China jails citizen activists up to 6 1/2 years

In this Thursday April 3, 2008 file photo, Li Fangping, center, the lawyer for civil rights activist Hu Jia, speaks to reporters outside the Beijing No. 1 People’s Intermediate Court, after Hu was sentenced to three and a half years jail, in Beijing. Around 20 attorneys gathered Saturday, June 7, 2014, in a central Chinese city to demand access to several activists detained ahead of the politically sensitive 25th anniversary of the Tiananmen Square military suppression of protesters. Prominent rights lawyer Li said the attorneys staged an overnight protest starting Friday outside the Zhengzhou city police bureau after authorities denied their requests for weeks to see their clients.    AP

BEIJING — A court in eastern China on Thursday sentenced to up to 6 ½ years in prison three activists who were part of a nascent civil rights movement that has urged government officials to publicly disclose their assets.

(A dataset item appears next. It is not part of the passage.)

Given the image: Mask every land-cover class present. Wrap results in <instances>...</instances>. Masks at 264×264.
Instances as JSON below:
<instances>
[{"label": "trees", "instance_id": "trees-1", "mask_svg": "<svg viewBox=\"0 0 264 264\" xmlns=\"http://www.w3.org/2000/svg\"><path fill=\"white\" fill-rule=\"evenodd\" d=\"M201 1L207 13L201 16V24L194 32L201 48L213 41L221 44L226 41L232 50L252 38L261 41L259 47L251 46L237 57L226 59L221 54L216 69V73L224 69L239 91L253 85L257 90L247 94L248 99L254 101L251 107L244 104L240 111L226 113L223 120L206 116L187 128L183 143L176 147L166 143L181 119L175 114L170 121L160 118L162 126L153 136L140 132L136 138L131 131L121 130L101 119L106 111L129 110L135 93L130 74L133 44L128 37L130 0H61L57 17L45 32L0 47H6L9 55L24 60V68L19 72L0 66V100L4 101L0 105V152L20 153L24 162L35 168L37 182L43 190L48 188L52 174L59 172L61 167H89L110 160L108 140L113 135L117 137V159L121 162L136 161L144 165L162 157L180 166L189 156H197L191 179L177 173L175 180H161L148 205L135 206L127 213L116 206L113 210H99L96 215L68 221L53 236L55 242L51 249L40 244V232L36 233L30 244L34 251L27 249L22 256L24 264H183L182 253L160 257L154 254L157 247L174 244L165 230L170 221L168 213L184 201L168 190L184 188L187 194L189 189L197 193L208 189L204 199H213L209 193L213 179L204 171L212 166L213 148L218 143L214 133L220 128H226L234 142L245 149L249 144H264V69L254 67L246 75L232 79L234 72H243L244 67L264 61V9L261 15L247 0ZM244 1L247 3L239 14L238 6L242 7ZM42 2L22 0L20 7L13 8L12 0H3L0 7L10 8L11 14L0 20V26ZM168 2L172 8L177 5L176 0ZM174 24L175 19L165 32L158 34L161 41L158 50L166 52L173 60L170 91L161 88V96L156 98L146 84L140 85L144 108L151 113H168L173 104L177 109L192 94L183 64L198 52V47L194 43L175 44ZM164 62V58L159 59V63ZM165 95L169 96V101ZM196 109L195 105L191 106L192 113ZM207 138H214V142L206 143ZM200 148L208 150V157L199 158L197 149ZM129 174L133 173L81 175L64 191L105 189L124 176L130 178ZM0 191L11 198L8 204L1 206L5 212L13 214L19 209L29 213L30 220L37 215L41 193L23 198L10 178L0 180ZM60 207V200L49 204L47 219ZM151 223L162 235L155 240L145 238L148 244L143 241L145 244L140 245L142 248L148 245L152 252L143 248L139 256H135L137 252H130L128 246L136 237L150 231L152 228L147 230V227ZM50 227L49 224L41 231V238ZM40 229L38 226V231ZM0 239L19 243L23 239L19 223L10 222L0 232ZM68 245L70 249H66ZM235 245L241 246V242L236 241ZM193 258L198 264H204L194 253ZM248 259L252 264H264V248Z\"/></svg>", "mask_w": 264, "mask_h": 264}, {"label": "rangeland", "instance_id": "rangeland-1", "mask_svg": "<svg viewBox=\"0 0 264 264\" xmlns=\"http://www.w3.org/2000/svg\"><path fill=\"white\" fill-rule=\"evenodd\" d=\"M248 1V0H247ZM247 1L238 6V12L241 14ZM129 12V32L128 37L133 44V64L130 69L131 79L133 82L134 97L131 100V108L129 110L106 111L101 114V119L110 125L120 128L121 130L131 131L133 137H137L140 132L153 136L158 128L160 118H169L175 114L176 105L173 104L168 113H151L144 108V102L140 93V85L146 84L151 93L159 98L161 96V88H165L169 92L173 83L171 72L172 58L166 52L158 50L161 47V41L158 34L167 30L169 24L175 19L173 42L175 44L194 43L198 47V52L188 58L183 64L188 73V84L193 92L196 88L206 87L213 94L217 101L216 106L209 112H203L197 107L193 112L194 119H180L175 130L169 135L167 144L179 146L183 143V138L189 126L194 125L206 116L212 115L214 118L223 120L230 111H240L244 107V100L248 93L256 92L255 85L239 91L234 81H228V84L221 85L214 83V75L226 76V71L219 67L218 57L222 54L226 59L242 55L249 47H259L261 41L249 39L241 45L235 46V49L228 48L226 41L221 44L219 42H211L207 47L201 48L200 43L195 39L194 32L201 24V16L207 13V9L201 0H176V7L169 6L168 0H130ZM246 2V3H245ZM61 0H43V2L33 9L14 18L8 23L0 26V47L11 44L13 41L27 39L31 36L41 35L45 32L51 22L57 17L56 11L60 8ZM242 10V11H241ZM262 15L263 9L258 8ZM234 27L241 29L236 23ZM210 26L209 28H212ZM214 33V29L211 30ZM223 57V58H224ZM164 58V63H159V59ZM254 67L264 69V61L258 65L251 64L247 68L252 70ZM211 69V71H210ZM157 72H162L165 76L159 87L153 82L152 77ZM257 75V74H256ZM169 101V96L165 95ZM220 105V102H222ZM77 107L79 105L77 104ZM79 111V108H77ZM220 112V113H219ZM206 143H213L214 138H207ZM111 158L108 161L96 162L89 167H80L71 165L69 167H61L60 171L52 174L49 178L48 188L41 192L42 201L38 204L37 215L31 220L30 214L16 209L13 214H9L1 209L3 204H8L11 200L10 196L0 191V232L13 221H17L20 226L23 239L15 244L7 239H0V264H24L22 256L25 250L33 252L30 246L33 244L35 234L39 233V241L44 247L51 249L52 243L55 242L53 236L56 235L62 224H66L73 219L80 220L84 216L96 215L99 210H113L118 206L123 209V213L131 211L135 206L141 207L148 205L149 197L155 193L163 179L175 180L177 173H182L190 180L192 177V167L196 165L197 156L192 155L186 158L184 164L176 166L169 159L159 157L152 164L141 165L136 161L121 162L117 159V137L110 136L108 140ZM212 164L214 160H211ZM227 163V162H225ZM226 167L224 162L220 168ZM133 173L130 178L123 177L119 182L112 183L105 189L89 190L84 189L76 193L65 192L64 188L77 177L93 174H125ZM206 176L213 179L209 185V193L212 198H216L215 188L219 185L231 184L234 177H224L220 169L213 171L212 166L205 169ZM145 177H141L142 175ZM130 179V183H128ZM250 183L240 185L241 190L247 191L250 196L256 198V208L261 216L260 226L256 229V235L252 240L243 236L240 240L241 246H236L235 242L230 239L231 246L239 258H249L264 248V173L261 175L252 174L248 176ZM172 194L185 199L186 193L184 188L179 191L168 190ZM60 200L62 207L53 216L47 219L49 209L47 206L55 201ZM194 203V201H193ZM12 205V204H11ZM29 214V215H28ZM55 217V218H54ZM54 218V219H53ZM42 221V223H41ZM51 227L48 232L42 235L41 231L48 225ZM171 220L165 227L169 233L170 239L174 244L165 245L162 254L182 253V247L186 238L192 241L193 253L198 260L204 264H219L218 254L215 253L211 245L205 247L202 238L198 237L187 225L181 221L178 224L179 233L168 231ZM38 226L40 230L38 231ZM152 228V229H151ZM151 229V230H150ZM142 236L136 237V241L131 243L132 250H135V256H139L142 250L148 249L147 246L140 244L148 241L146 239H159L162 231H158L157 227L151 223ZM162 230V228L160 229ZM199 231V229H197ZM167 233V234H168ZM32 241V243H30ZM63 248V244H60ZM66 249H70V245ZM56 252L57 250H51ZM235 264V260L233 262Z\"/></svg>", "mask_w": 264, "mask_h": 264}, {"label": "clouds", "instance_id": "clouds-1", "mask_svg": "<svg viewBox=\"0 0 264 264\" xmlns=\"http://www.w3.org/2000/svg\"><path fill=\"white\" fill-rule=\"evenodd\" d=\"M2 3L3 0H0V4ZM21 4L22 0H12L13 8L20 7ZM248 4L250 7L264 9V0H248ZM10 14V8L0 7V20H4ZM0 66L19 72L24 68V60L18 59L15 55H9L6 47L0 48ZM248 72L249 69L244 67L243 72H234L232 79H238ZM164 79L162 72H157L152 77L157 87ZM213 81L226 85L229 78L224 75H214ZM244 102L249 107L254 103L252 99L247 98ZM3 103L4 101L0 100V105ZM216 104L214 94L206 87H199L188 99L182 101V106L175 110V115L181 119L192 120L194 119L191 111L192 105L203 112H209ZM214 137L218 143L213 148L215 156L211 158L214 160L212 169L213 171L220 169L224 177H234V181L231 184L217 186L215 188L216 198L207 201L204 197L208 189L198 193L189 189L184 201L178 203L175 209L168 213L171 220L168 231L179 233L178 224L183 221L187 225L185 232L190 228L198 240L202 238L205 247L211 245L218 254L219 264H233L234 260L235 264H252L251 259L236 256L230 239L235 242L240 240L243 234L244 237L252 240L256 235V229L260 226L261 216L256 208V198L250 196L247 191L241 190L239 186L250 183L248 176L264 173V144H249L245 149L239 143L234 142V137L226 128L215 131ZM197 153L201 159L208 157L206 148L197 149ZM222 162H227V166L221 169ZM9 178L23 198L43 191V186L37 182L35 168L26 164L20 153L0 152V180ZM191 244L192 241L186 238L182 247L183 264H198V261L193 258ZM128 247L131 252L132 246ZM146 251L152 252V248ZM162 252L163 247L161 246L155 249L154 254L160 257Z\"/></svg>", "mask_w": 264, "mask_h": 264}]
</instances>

The sentences, decried by other dissidents as excessively heavy, reflect the increasingly hard line that China’s Communist Party has taken against political dissent, no matter how peacefully expressed or loosely organized. Party leaders have been wary of any independent social force with the potential to threaten the party’s rule by mobilizing groups of people and have sought to quash the loosely knit New Citizens Movement that the three activists were part of.

The district court in the city of Xinyu sentenced labor activists Liu Ping and Wei Zhongping to 6 1/2 years’ imprisonment each while another activist, Li Sihua, was given three years, said Liu’s daughter Liao Minyue.

“We don’t recognize the legitimacy of this ruling,” Liao said. “I don’t think these actions will stop people from pursuing freedom, instead, they must know that the more they oppress, the more there will be resistance.”

The sentences deal another blow to China’s beleaguered activist community, following a comprehensive clampdown in recent months on dissidents in the run-up to the 25th anniversary of the Tiananmen Square military suppression of pro-democracy protests.

The three activists, who were arrested last year, were convicted of “creating a disturbance,” a vaguely defined offense that has been increasingly used to lock up activists. In this instance, the charge stems from a photo that circulated online of them gathering privately and holding signs calling for the release of other activists who were part of the campaign to demand greater transparency.

Liu and Wei were convicted of an additional public order offense and of “using an evil cult to undermine law enforcement” related to an online post Liu wrote last year about a trial of members of the Falun Gong, a spiritual group that has been banned in China.

Supporters have called the charges absurd, while the activists’ lawyers protested irregularities in the proceedings and alleged that Liu was tortured during several months of detention.

Liu’s lawyer Si Weijiang said there was no legal basis for the convictions. “The evidence shows the three of them are clearly not guilty, but the authorities were determined to convict them,” Si said.

In Liu and Wei’s cases, their sentences were heavier than the four years in prison imposed on the group’s founder Xu Zhiyong in January.

The prosecutions are part of a wide crackdown since early 2013 on political expression that has seen the arrests and detentions of prominent activists, intellectuals, rights lawyers, bloggers and advocates for minority rights.

“The signal they want to send to all political dissidents, regardless of whether you are guilty or innocent, is this: They will convict and sentence you,” Si said.

The crackdown has raised concerns among Western governments and human rights groups, with American and European diplomats making unsuccessful attempts to attend the trials of New Citizens activists in Xinyu and elsewhere.

Critics have railed against the arrests and imprisonment of New Citizens campaigners as signs of hypocrisy in the party leadership’s stated objectives of wanting to root out widespread official graft. The crackdown reflects the increasingly conservative political atmosphere under President Xi Jinping, who came to power in late 2012.

“The charges against these activists were preposterous from the very beginning,” said William Nee, Amnesty International’s China researcher. “The harsh sentences are just the latest moves in the politically motivated crackdown on the New Citizens Movement. They are prisoners of conscience and should be released immediately and unconditionally.”